Clavis Pharma ASA (OSE: CLAVIS), the clinical stage oncology focused pharmaceutical company, and Clovis Oncology, Inc., the newly formed oncology company led by former Pharmion Corporation executives, announced today an agreement for the further development and commercialisation of the Clavis Pharma drug candidate, CP-4126, currently in Phase II development in pancreatic cancer. CP-4126 is a novel, patented, lipid-conjugated form of the anti-cancer drug gemcitabine that has the potential to improve treatment outcomes in a large subset of patients with pancreatic cancer and certain other solid tumours.
Under the terms of the agreement, Clovis Oncology will take over responsibility for product development and manufacturing of CP-4126, and for filing of marketing approvals in the United States, Europe, Canada, Central and South America and will be responsible for commercialisation in those territories. Clavis Pharma retains the option to co-develop and co-promote CP-4126 in Europe.
Clavis Pharma will receive an upfront cash payment of $15 million from Clovis Oncology and will be eligible to receive further payments totalling up to $365 million on Clovis Oncology’s successful attainment of development, regulatory and sales milestones. Clavis Pharma will receive tiered double-digit royalties on all product sales in the licensed territories.
Under the terms of the agreement, the Companies are amending the design of the ongoing Phase II study in pancreatic cancer to enroll approximately 250 patients in an international, randomised, comparative trial of CP-4126 versus gemcitabine with overall survival as a primary endpoint.
In addition to evaluating survival in all patients, study results will be analysed based on patient classification in relation to their levels of expression of the hENT1 pancreatic tumour protein. The hENT1 (human equilibrative nucleoside transporter 1) cell membrane transporter is believed to be critical for gemcitabine entry into tumor cells, whereas CP-4126 enters and kills tumour cells in a hENT1-independent manner. Patients will be classified as being hENT1-high or hENT1-low and particular emphasis will be given to comparative overall survival in the hENT1-low population. Data from this trial are expected in the first half of 2012.
Commenting on the deal, Geir Christian Melen, CEO of Clavis Pharma, said: “We are delighted to be working closely with the team at Clovis Oncology, who will now be responsible for bringing our new and improved anti-cancer product to market in the Americas and Europe.

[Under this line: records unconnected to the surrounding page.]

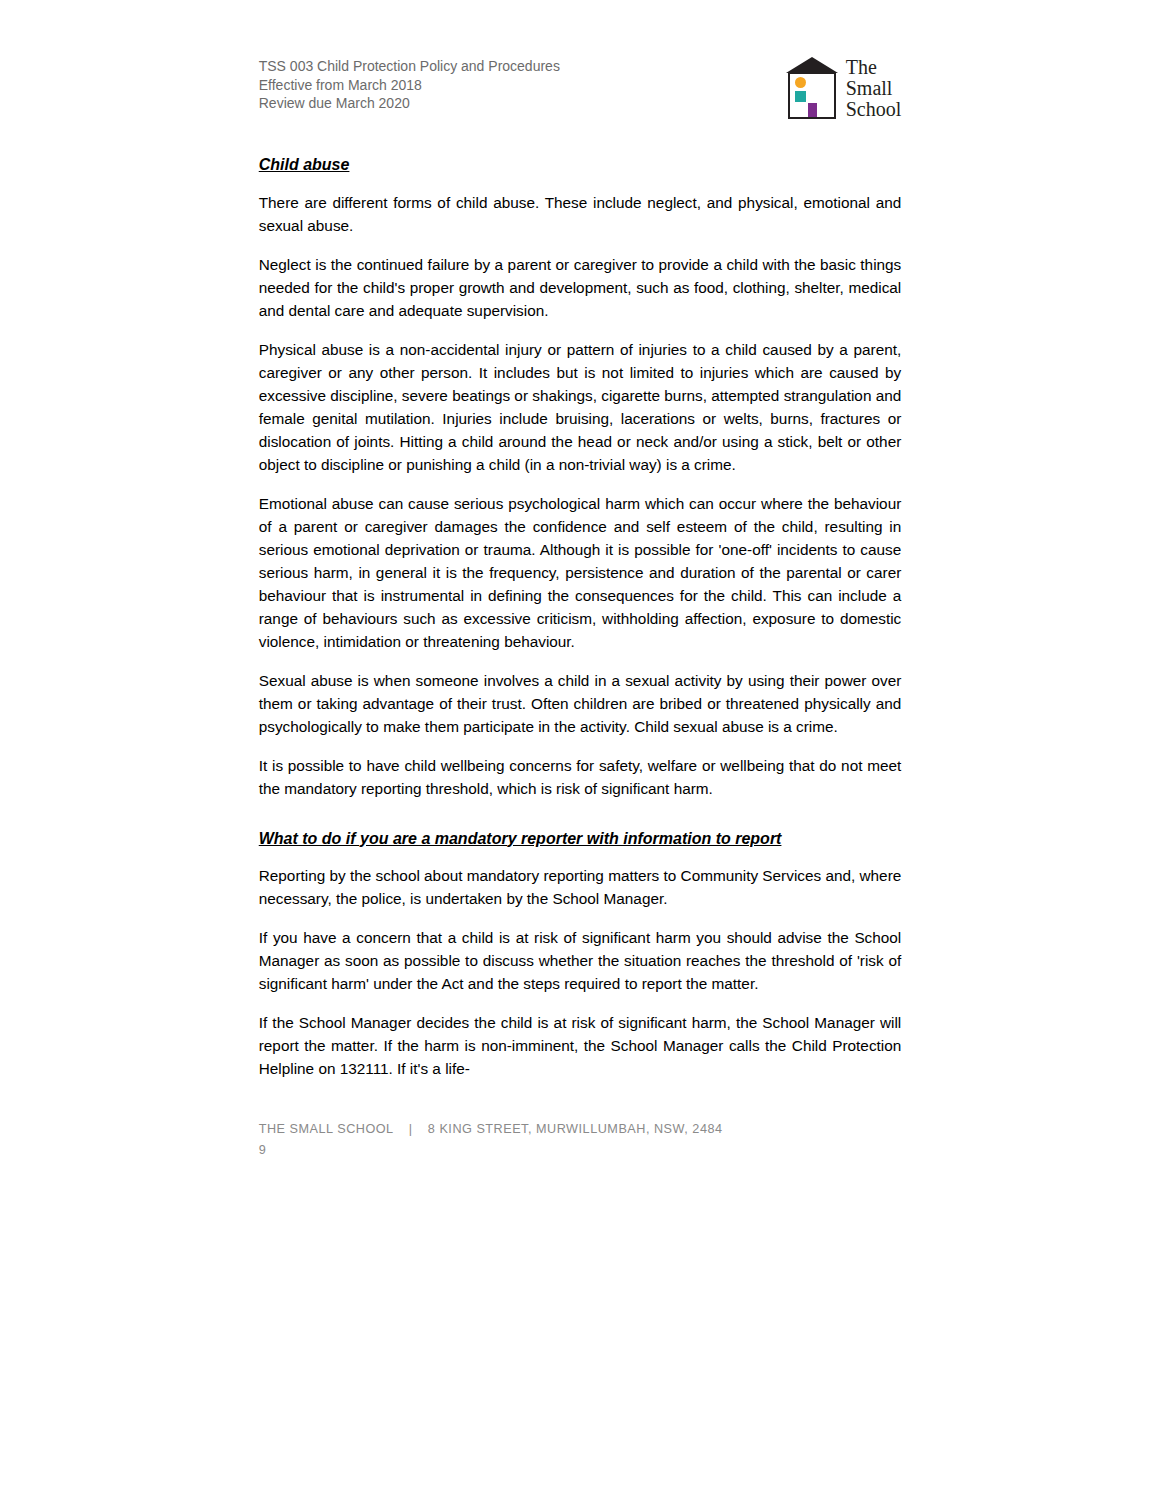TSS 003 Child Protection Policy and Procedures
Effective from March 2018
Review due March 2020
The
Small
School
Child abuse
There are different forms of child abuse. These include neglect, and physical, emotional and sexual abuse.
Neglect is the continued failure by a parent or caregiver to provide a child with the basic things needed for the child's proper growth and development, such as food, clothing, shelter, medical and dental care and adequate supervision.
Physical abuse is a non-accidental injury or pattern of injuries to a child caused by a parent, caregiver or any other person. It includes but is not limited to injuries which are caused by excessive discipline, severe beatings or shakings, cigarette burns, attempted strangulation and female genital mutilation. Injuries include bruising, lacerations or welts, burns, fractures or dislocation of joints. Hitting a child around the head or neck and/or using a stick, belt or other object to discipline or punishing a child (in a non-trivial way) is a crime.
Emotional abuse can cause serious psychological harm which can occur where the behaviour of a parent or caregiver damages the confidence and self esteem of the child, resulting in serious emotional deprivation or trauma. Although it is possible for 'one-off' incidents to cause serious harm, in general it is the frequency, persistence and duration of the parental or carer behaviour that is instrumental in defining the consequences for the child. This can include a range of behaviours such as excessive criticism, withholding affection, exposure to domestic violence, intimidation or threatening behaviour.
Sexual abuse is when someone involves a child in a sexual activity by using their power over them or taking advantage of their trust. Often children are bribed or threatened physically and psychologically to make them participate in the activity. Child sexual abuse is a crime.
It is possible to have child wellbeing concerns for safety, welfare or wellbeing that do not meet the mandatory reporting threshold, which is risk of significant harm.
What to do if you are a mandatory reporter with information to report
Reporting by the school about mandatory reporting matters to Community Services and, where necessary, the police, is undertaken by the School Manager.
If you have a concern that a child is at risk of significant harm you should advise the School Manager as soon as possible to discuss whether the situation reaches the threshold of 'risk of significant harm' under the Act and the steps required to report the matter.
If the School Manager decides the child is at risk of significant harm, the School Manager will report the matter. If the harm is non-imminent, the School Manager calls the Child Protection Helpline on 132111. If it's a life-
THE SMALL SCHOOL | 8 KING STREET, MURWILLUMBAH, NSW, 2484 9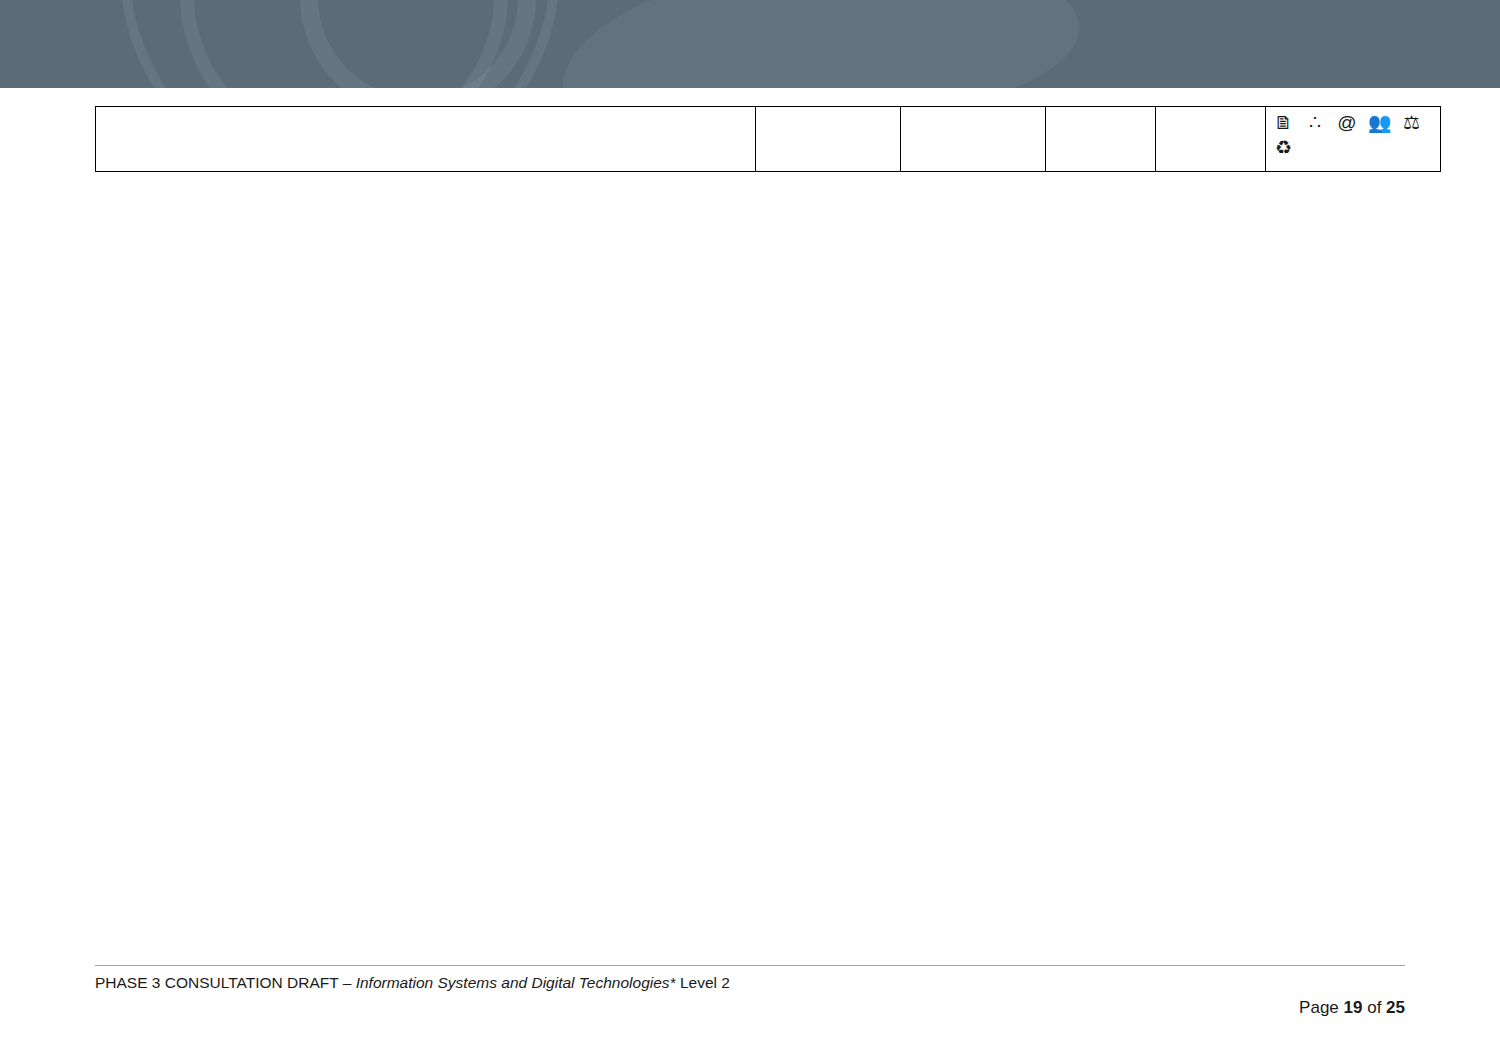PHASE 3 CONSULTATION DRAFT – Information Systems and Digital Technologies* Level 2
Page 19 of 25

They have substantial experience of successful cancer drug development and marketing and will bring significant resources, expertise and commitment to the conduct of the CP-4126 clinical programme and achieving regulatory approvals in these major markets.
“We view this agreement as an important validation of Clavis Pharma’s potential to generate multiple novel cancer drugs with enhanced performance over existing therapeutics. This strategic partnership for CP-4126, our second product under development, will enable us to focus resources on developing our portfolio further and provides great momentum towards our building a successful oncology business.”
Patrick Mahaffy, President and CEO of Clovis Oncology added: "We are very enthusiastic about the potential for CP-4126. Gemcitabine is the standard of care in pancreatic cancer, but accumulating data suggest that a significant percentage of patients may derive little benefit from its use because of low expression of the hENT1 transporter that allows gemcitabine to enter tumour cells. In vitro data demonstrate that CP-4126 overcomes this resistance mechanism. We now have the opportunity to show that a cytotoxic, which remains the backbone of cancer therapy, can become an effective, targeted therapy in this large subset of patients. Our development philosophy is to focus on providing meaningful benefit to subset patient populations with unmet medical need and we believe CP-4126 will do exactly that.
Confirmation of the hENT1 hypothesis offers a promising and novel enhancement to current treatments for patients with pancreatic cancer,” said Daniel D. Von Hoff, M.D., Physician in Chief, Translational Genomics Research Institute and Clinical Professor of Medicine at the University of Arizona. “This is an exciting new concept that may enable both superior targeting of an established drug, gemcitabine, as well as providing a new, rational treatment option, CP-4126, to hENT1-low patients.”